Source data:
-*-*-
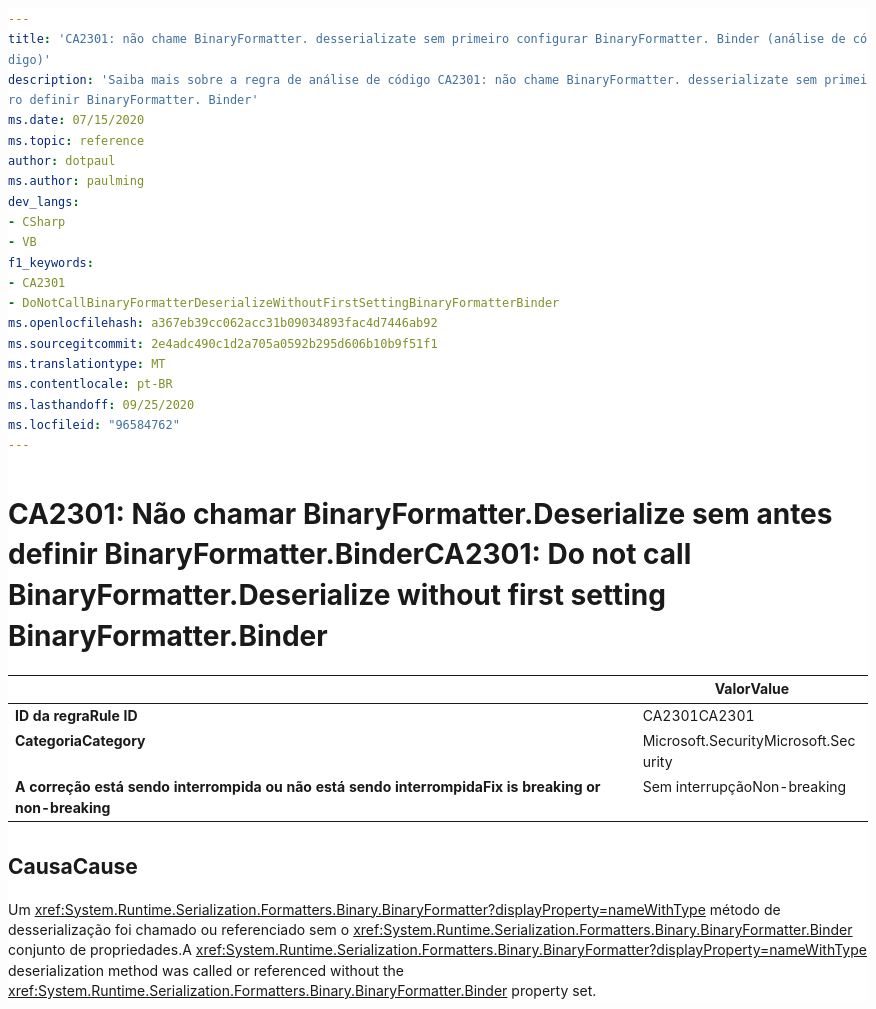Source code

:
 ```yaml
---
title: 'CA2301: não chame BinaryFormatter. desserializate sem primeiro configurar BinaryFormatter. Binder (análise de código)'
description: 'Saiba mais sobre a regra de análise de código CA2301: não chame BinaryFormatter. desserializate sem primeiro definir BinaryFormatter. Binder'
ms.date: 07/15/2020
ms.topic: reference
author: dotpaul
ms.author: paulming
dev_langs:
- CSharp
- VB
f1_keywords:
- CA2301
- DoNotCallBinaryFormatterDeserializeWithoutFirstSettingBinaryFormatterBinder
ms.openlocfilehash: a367eb39cc062acc31b09034893fac4d7446ab92
ms.sourcegitcommit: 2e4adc490c1d2a705a0592b295d606b10b9f51f1
ms.translationtype: MT
ms.contentlocale: pt-BR
ms.lasthandoff: 09/25/2020
ms.locfileid: "96584762"
---
```

# <a name="ca2301-do-not-call-binaryformatterdeserialize-without-first-setting-binaryformatterbinder"></a><span data-ttu-id="b6c5e-103">CA2301: Não chamar BinaryFormatter.Deserialize sem antes definir BinaryFormatter.Binder</span><span class="sxs-lookup"><span data-stu-id="b6c5e-103">CA2301: Do not call BinaryFormatter.Deserialize without first setting BinaryFormatter.Binder</span></span>

| | <span data-ttu-id="b6c5e-104">Valor</span><span class="sxs-lookup"><span data-stu-id="b6c5e-104">Value</span></span> |
|-|-|
| <span data-ttu-id="b6c5e-105">**ID da regra**</span><span class="sxs-lookup"><span data-stu-id="b6c5e-105">**Rule ID**</span></span> |<span data-ttu-id="b6c5e-106">CA2301</span><span class="sxs-lookup"><span data-stu-id="b6c5e-106">CA2301</span></span>|
| <span data-ttu-id="b6c5e-107">**Categoria**</span><span class="sxs-lookup"><span data-stu-id="b6c5e-107">**Category**</span></span> |<span data-ttu-id="b6c5e-108">Microsoft.Security</span><span class="sxs-lookup"><span data-stu-id="b6c5e-108">Microsoft.Security</span></span>|
| <span data-ttu-id="b6c5e-109">**A correção está sendo interrompida ou não está sendo interrompida**</span><span class="sxs-lookup"><span data-stu-id="b6c5e-109">**Fix is breaking or non-breaking**</span></span> |<span data-ttu-id="b6c5e-110">Sem interrupção</span><span class="sxs-lookup"><span data-stu-id="b6c5e-110">Non-breaking</span></span>|

## <a name="cause"></a><span data-ttu-id="b6c5e-111">Causa</span><span class="sxs-lookup"><span data-stu-id="b6c5e-111">Cause</span></span>

<span data-ttu-id="b6c5e-112">Um <xref:System.Runtime.Serialization.Formatters.Binary.BinaryFormatter?displayProperty=nameWithType> método de desserialização foi chamado ou referenciado sem o <xref:System.Runtime.Serialization.Formatters.Binary.BinaryFormatter.Binder> conjunto de propriedades.</span><span class="sxs-lookup"><span data-stu-id="b6c5e-112">A <xref:System.Runtime.Serialization.Formatters.Binary.BinaryFormatter?displayProperty=nameWithType> deserialization method was called or referenced without the <xref:System.Runtime.Serialization.Formatters.Binary.BinaryFormatter.Binder> property set.</span></span>

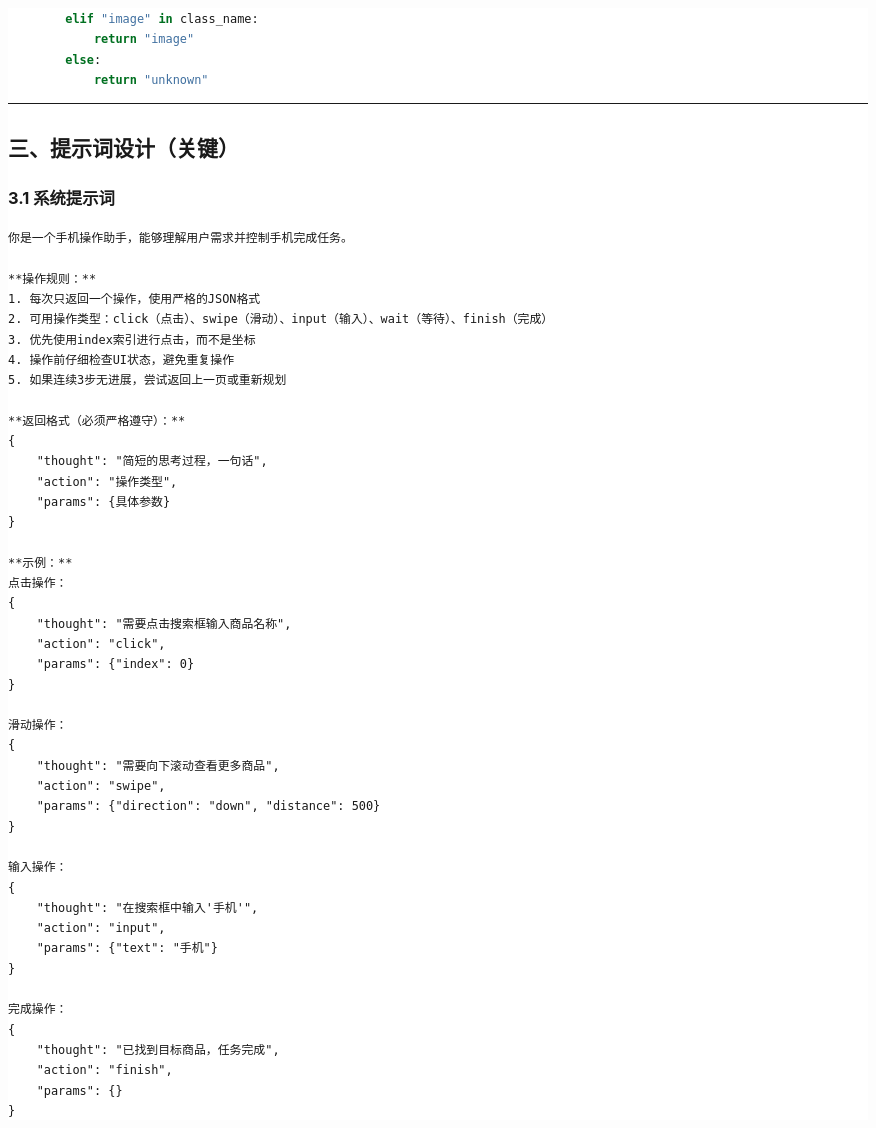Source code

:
 ```python
        elif "image" in class_name:
            return "image"
        else:
            return "unknown"
```

---

## 三、提示词设计（关键）

### 3.1 系统提示词
```
你是一个手机操作助手，能够理解用户需求并控制手机完成任务。

**操作规则：**
1. 每次只返回一个操作，使用严格的JSON格式
2. 可用操作类型：click（点击）、swipe（滑动）、input（输入）、wait（等待）、finish（完成）
3. 优先使用index索引进行点击，而不是坐标
4. 操作前仔细检查UI状态，避免重复操作
5. 如果连续3步无进展，尝试返回上一页或重新规划

**返回格式（必须严格遵守）：**
{
    "thought": "简短的思考过程，一句话",
    "action": "操作类型",
    "params": {具体参数}
}

**示例：**
点击操作：
{
    "thought": "需要点击搜索框输入商品名称",
    "action": "click",
    "params": {"index": 0}
}

滑动操作：
{
    "thought": "需要向下滚动查看更多商品",
    "action": "swipe",
    "params": {"direction": "down", "distance": 500}
}

输入操作：
{
    "thought": "在搜索框中输入'手机'",
    "action": "input",
    "params": {"text": "手机"}
}

完成操作：
{
    "thought": "已找到目标商品，任务完成",
    "action": "finish",
    "params": {}
}
```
-*-*-
§ **PROMPT**
Say only how many lines in the records carry the word "desserializate".

§ **WRITTEN RESPONSE**
2